● ACTIVITY
Make an exact transcript of the lines in the data below, starting with the one containing "completeness, and suitability" and going on through the one containing "Covered with…", with both included and the pictures left out.

━━━━━━

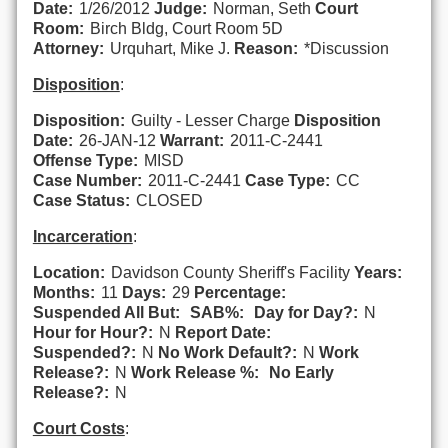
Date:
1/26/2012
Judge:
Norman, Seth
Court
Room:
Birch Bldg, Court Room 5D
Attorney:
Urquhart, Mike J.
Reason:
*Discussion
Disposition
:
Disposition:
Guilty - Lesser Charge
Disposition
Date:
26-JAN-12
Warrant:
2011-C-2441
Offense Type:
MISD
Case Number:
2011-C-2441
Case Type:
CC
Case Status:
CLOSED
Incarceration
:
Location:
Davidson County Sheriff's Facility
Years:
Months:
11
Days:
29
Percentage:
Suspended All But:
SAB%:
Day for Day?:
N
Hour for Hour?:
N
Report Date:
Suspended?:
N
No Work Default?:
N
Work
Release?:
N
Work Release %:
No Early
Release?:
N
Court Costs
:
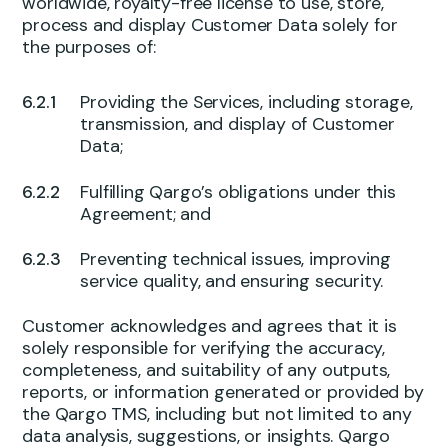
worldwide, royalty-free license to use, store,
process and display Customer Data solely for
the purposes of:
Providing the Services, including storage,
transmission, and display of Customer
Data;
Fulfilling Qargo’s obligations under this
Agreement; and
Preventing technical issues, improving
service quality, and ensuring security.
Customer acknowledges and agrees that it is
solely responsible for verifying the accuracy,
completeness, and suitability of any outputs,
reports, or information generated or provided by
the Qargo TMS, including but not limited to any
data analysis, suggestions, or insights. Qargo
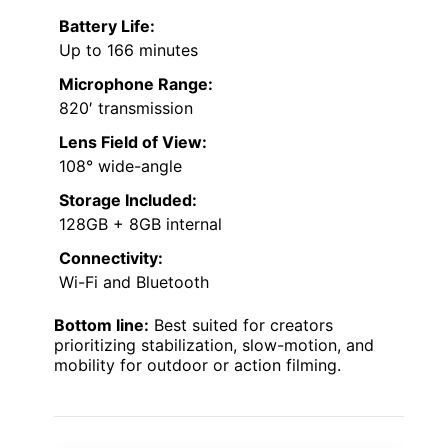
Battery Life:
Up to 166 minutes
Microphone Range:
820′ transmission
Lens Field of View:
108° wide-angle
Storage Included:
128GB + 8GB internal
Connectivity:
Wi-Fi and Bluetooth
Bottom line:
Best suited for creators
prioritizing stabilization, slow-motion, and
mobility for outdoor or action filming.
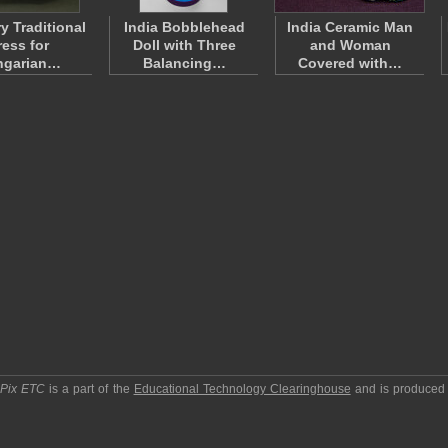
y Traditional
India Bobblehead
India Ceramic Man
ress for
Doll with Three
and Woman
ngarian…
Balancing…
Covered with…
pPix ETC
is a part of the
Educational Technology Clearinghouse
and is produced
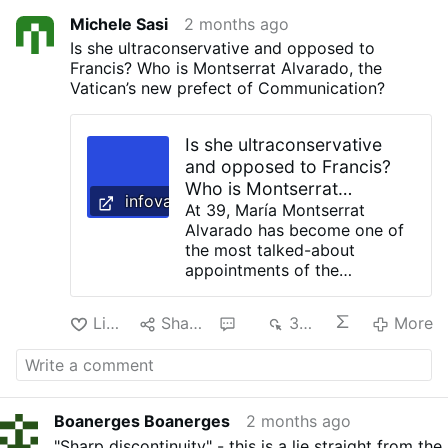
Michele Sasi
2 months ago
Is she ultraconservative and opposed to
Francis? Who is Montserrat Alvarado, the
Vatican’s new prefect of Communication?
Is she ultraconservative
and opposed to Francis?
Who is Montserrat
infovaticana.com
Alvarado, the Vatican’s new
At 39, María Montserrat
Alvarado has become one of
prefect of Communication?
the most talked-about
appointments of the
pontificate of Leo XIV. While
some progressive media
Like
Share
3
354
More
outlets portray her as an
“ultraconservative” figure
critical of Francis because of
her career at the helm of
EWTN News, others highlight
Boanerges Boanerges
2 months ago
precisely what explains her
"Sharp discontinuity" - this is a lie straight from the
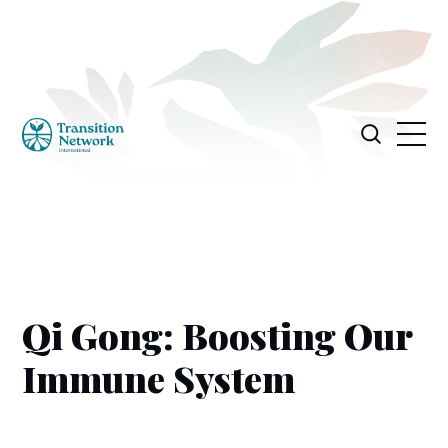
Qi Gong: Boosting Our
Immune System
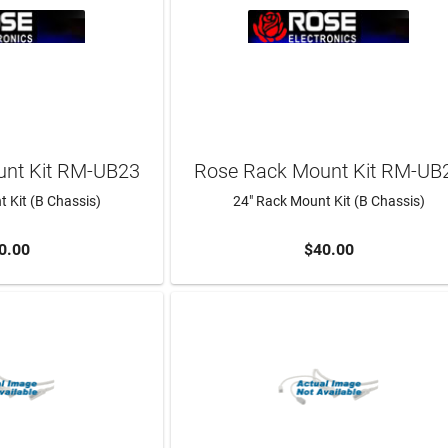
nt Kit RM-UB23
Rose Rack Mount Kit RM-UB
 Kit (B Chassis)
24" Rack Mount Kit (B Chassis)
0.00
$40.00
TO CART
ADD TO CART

━━━━━━

● EXERCISE ANSWER
completeness, and suitability of any outputs,
reports, or information generated or provided by
the Qargo TMS, including but not limited to any
data analysis, suggestions, or insights. Qargo
Battery Life:
Up to 166 minutes
Microphone Range:
820′ transmission
Lens Field of View:
108° wide-angle
Storage Included:
128GB + 8GB internal
Connectivity:
Wi-Fi and Bluetooth
Bottom line:
Best suited for creators
prioritizing stabilization, slow-motion, and
mobility for outdoor or action filming.
y Traditional
India Bobblehead
India Ceramic Man
ress for
Doll with Three
and Woman
ngarian…
Balancing…
Covered with…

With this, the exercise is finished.